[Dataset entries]
==*==

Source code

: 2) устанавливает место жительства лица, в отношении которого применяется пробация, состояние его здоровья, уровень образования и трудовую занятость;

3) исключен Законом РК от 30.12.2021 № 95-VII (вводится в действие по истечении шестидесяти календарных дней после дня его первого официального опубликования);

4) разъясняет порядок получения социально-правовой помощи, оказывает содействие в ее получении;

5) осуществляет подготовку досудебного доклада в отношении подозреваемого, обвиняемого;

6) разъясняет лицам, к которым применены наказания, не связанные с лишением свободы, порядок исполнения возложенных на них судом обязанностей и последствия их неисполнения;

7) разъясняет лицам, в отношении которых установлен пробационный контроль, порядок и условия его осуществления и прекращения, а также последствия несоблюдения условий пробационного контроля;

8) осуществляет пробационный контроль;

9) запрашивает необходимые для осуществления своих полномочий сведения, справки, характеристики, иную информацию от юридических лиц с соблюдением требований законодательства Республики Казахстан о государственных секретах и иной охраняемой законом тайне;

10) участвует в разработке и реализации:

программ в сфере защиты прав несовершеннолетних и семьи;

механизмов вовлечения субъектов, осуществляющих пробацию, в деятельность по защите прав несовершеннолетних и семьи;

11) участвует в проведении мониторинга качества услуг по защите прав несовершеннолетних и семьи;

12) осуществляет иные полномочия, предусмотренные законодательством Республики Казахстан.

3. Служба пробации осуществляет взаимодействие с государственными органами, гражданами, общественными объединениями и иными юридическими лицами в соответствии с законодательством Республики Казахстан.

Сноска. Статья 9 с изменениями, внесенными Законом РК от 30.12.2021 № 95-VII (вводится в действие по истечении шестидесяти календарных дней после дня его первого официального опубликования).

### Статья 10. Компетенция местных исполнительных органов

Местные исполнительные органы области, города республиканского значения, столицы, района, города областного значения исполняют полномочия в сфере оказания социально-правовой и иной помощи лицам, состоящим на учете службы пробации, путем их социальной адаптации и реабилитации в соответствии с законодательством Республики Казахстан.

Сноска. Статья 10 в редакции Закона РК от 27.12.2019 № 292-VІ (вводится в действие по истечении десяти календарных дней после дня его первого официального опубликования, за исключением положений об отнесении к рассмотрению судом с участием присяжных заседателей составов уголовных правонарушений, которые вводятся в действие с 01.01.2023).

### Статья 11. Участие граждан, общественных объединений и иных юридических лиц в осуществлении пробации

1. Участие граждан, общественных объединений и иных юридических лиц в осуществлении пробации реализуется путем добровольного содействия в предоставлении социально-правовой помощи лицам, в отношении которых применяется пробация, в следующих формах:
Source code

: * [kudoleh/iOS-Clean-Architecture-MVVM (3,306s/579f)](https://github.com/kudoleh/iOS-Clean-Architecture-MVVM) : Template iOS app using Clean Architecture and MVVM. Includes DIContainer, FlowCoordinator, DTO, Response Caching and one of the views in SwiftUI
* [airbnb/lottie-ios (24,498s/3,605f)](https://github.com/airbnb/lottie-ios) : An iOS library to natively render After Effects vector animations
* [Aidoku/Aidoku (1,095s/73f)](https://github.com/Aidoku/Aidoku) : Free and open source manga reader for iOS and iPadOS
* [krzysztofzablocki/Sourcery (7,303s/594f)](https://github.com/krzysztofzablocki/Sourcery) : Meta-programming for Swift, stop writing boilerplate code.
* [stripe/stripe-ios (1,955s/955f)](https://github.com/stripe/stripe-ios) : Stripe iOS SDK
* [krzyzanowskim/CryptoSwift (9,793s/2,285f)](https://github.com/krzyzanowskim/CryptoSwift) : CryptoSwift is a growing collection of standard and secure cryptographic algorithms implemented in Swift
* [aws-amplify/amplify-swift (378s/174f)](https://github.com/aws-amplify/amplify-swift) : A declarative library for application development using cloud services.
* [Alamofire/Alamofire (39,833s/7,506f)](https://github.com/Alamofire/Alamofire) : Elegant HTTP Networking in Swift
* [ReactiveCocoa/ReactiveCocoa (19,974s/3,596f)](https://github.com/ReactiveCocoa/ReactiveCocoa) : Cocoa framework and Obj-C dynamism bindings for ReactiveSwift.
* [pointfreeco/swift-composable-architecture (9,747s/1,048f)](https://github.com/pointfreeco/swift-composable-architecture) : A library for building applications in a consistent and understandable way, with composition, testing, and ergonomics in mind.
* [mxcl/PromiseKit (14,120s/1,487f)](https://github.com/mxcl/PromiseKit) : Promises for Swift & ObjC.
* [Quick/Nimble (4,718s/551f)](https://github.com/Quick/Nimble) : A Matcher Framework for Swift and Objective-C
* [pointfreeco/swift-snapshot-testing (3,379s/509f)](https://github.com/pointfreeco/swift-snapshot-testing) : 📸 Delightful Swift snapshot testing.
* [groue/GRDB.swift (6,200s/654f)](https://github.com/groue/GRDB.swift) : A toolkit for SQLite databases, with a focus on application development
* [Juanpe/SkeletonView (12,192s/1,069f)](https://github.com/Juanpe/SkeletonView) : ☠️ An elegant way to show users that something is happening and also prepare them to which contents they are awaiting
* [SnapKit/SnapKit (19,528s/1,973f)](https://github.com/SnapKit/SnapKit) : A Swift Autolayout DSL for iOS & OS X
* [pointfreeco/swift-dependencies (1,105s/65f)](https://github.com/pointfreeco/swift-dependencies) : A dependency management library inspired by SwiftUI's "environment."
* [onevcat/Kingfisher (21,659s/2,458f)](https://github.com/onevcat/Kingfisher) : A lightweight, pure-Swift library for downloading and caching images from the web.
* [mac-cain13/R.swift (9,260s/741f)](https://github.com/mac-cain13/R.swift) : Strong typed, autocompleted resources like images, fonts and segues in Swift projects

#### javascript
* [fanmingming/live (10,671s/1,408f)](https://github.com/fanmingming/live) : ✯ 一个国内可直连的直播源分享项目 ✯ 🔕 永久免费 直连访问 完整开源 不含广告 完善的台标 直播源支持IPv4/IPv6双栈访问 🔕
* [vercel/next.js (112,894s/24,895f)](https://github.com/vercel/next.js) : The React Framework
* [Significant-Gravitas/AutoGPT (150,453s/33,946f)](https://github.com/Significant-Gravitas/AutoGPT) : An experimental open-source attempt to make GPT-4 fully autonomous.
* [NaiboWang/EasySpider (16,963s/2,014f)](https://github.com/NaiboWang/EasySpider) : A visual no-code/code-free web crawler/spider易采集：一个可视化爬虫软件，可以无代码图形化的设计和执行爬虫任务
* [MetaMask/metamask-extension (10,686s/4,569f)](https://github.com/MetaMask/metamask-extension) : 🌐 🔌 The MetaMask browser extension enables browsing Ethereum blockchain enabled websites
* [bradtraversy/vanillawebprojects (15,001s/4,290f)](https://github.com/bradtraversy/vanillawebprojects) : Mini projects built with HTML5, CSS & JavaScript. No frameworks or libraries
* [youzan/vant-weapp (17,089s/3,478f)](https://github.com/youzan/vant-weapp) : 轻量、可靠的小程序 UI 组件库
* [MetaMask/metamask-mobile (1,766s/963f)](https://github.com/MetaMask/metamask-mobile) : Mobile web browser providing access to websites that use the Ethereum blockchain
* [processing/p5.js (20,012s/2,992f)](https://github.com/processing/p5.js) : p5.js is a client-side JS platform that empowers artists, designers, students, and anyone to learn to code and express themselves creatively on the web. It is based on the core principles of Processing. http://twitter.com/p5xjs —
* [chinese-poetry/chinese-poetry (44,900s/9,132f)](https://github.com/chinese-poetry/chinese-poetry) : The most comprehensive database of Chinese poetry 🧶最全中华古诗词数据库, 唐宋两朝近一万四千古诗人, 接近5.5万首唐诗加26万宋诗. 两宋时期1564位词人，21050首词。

==*==

Description of the task.
Convert every line of source text in the entries into a JSON list of strings, one string per line, leaving out blank lines.

Task result.
[
  "Source code",
  ": 2) устанавливает место жительства лица, в отношении которого применяется пробация, состояние его здоровья, уровень образования и трудовую занятость;",
  "3) исключен Законом РК от 30.12.2021 № 95-VII (вводится в действие по истечении шестидесяти календарных дней после дня его первого официального опубликования);",
  "4) разъясняет порядок получения социально-правовой помощи, оказывает содействие в ее получении;",
  "5) осуществляет подготовку досудебного доклада в отношении подозреваемого, обвиняемого;",
  "6) разъясняет лицам, к которым применены наказания, не связанные с лишением свободы, порядок исполнения возложенных на них судом обязанностей и последствия их неисполнения;",
  "7) разъясняет лицам, в отношении которых установлен пробационный контроль, порядок и условия его осуществления и прекращения, а также последствия несоблюдения условий пробационного контроля;",
  "8) осуществляет пробационный контроль;",
  "9) запрашивает необходимые для осуществления своих полномочий сведения, справки, характеристики, иную информацию от юридических лиц с соблюдением требований законодательства Республики Казахстан о государственных секретах и иной охраняемой законом тайне;",
  "10) участвует в разработке и реализации:",
  "программ в сфере защиты прав несовершеннолетних и семьи;",
  "механизмов вовлечения субъектов, осуществляющих пробацию, в деятельность по защите прав несовершеннолетних и семьи;",
  "11) участвует в проведении мониторинга качества услуг по защите прав несовершеннолетних и семьи;",
  "12) осуществляет иные полномочия, предусмотренные законодательством Республики Казахстан.",
  "3. Служба пробации осуществляет взаимодействие с государственными органами, гражданами, общественными объединениями и иными юридическими лицами в соответствии с законодательством Республики Казахстан.",
  "Сноска. Статья 9 с изменениями, внесенными Законом РК от 30.12.2021 № 95-VII (вводится в действие по истечении шестидесяти календарных дней после дня его первого официального опубликования).",
  "### Статья 10. Компетенция местных исполнительных органов",
  "Местные исполнительные органы области, города республиканского значения, столицы, района, города областного значения исполняют полномочия в сфере оказания социально-правовой и иной помощи лицам, состоящим на учете службы пробации, путем их социальной адаптации и реабилитации в соответствии с законодательством Республики Казахстан.",
  "Сноска. Статья 10 в редакции Закона РК от 27.12.2019 № 292-VІ (вводится в действие по истечении десяти календарных дней после дня его первого официального опубликования, за исключением положений об отнесении к рассмотрению судом с участием присяжных заседателей составов уголовных правонарушений, которые вводятся в действие с 01.01.2023).",
  "### Статья 11. Участие граждан, общественных объединений и иных юридических лиц в осуществлении пробации",
  "1. Участие граждан, общественных объединений и иных юридических лиц в осуществлении пробации реализуется путем добровольного содействия в предоставлении социально-правовой помощи лицам, в отношении которых применяется пробация, в следующих формах:",
  "Source code",
  ": * [kudoleh/iOS-Clean-Architecture-MVVM (3,306s/579f)](https://github.com/kudoleh/iOS-Clean-Architecture-MVVM) : Template iOS app using Clean Architecture and MVVM. Includes DIContainer, FlowCoordinator, DTO, Response Caching and one of the views in SwiftUI",
  "* [airbnb/lottie-ios (24,498s/3,605f)](https://github.com/airbnb/lottie-ios) : An iOS library to natively render After Effects vector animations",
  "* [Aidoku/Aidoku (1,095s/73f)](https://github.com/Aidoku/Aidoku) : Free and open source manga reader for iOS and iPadOS",
  "* [krzysztofzablocki/Sourcery (7,303s/594f)](https://github.com/krzysztofzablocki/Sourcery) : Meta-programming for Swift, stop writing boilerplate code.",
  "* [stripe/stripe-ios (1,955s/955f)](https://github.com/stripe/stripe-ios) : Stripe iOS SDK",
  "* [krzyzanowskim/CryptoSwift (9,793s/2,285f)](https://github.com/krzyzanowskim/CryptoSwift) : CryptoSwift is a growing collection of standard and secure cryptographic algorithms implemented in Swift",
  "* [aws-amplify/amplify-swift (378s/174f)](https://github.com/aws-amplify/amplify-swift) : A declarative library for application development using cloud services.",
  "* [Alamofire/Alamofire (39,833s/7,506f)](https://github.com/Alamofire/Alamofire) : Elegant HTTP Networking in Swift",
  "* [ReactiveCocoa/ReactiveCocoa (19,974s/3,596f)](https://github.com/ReactiveCocoa/ReactiveCocoa) : Cocoa framework and Obj-C dynamism bindings for ReactiveSwift.",
  "* [pointfreeco/swift-composable-architecture (9,747s/1,048f)](https://github.com/pointfreeco/swift-composable-architecture) : A library for building applications in a consistent and understandable way, with composition, testing, and ergonomics in mind.",
  "* [mxcl/PromiseKit (14,120s/1,487f)](https://github.com/mxcl/PromiseKit) : Promises for Swift & ObjC.",
  "* [Quick/Nimble (4,718s/551f)](https://github.com/Quick/Nimble) : A Matcher Framework for Swift and Objective-C",
  "* [pointfreeco/swift-snapshot-testing (3,379s/509f)](https://github.com/pointfreeco/swift-snapshot-testing) : 📸 Delightful Swift snapshot testing.",
  "* [groue/GRDB.swift (6,200s/654f)](https://github.com/groue/GRDB.swift) : A toolkit for SQLite databases, with a focus on application development",
  "* [Juanpe/SkeletonView (12,192s/1,069f)](https://github.com/Juanpe/SkeletonView) : ☠️ An elegant way to show users that something is happening and also prepare them to which contents they are awaiting",
  "* [SnapKit/SnapKit (19,528s/1,973f)](https://github.com/SnapKit/SnapKit) : A Swift Autolayout DSL for iOS & OS X",
  "* [pointfreeco/swift-dependencies (1,105s/65f)](https://github.com/pointfreeco/swift-dependencies) : A dependency management library inspired by SwiftUI's \"environment.\"",
  "* [onevcat/Kingfisher (21,659s/2,458f)](https://github.com/onevcat/Kingfisher) : A lightweight, pure-Swift library for downloading and caching images from the web.",
  "* [mac-cain13/R.swift (9,260s/741f)](https://github.com/mac-cain13/R.swift) : Strong typed, autocompleted resources like images, fonts and segues in Swift projects",
  "#### javascript",
  "* [fanmingming/live (10,671s/1,408f)](https://github.com/fanmingming/live) : ✯ 一个国内可直连的直播源分享项目 ✯ 🔕 永久免费 直连访问 完整开源 不含广告 完善的台标 直播源支持IPv4/IPv6双栈访问 🔕",
  "* [vercel/next.js (112,894s/24,895f)](https://github.com/vercel/next.js) : The React Framework",
  "* [Significant-Gravitas/AutoGPT (150,453s/33,946f)](https://github.com/Significant-Gravitas/AutoGPT) : An experimental open-source attempt to make GPT-4 fully autonomous.",
  "* [NaiboWang/EasySpider (16,963s/2,014f)](https://github.com/NaiboWang/EasySpider) : A visual no-code/code-free web crawler/spider易采集：一个可视化爬虫软件，可以无代码图形化的设计和执行爬虫任务",
  "* [MetaMask/metamask-extension (10,686s/4,569f)](https://github.com/MetaMask/metamask-extension) : 🌐 🔌 The MetaMask browser extension enables browsing Ethereum blockchain enabled websites",
  "* [bradtraversy/vanillawebprojects (15,001s/4,290f)](https://github.com/bradtraversy/vanillawebprojects) : Mini projects built with HTML5, CSS & JavaScript. No frameworks or libraries",
  "* [youzan/vant-weapp (17,089s/3,478f)](https://github.com/youzan/vant-weapp) : 轻量、可靠的小程序 UI 组件库",
  "* [MetaMask/metamask-mobile (1,766s/963f)](https://github.com/MetaMask/metamask-mobile) : Mobile web browser providing access to websites that use the Ethereum blockchain",
  "* [processing/p5.js (20,012s/2,992f)](https://github.com/processing/p5.js) : p5.js is a client-side JS platform that empowers artists, designers, students, and anyone to learn to code and express themselves creatively on the web. It is based on the core principles of Processing. http://twitter.com/p5xjs —",
  "* [chinese-poetry/chinese-poetry (44,900s/9,132f)](https://github.com/chinese-poetry/chinese-poetry) : The most comprehensive database of Chinese poetry 🧶最全中华古诗词数据库, 唐宋两朝近一万四千古诗人, 接近5.5万首唐诗加26万宋诗. 两宋时期1564位词人，21050首词。"
]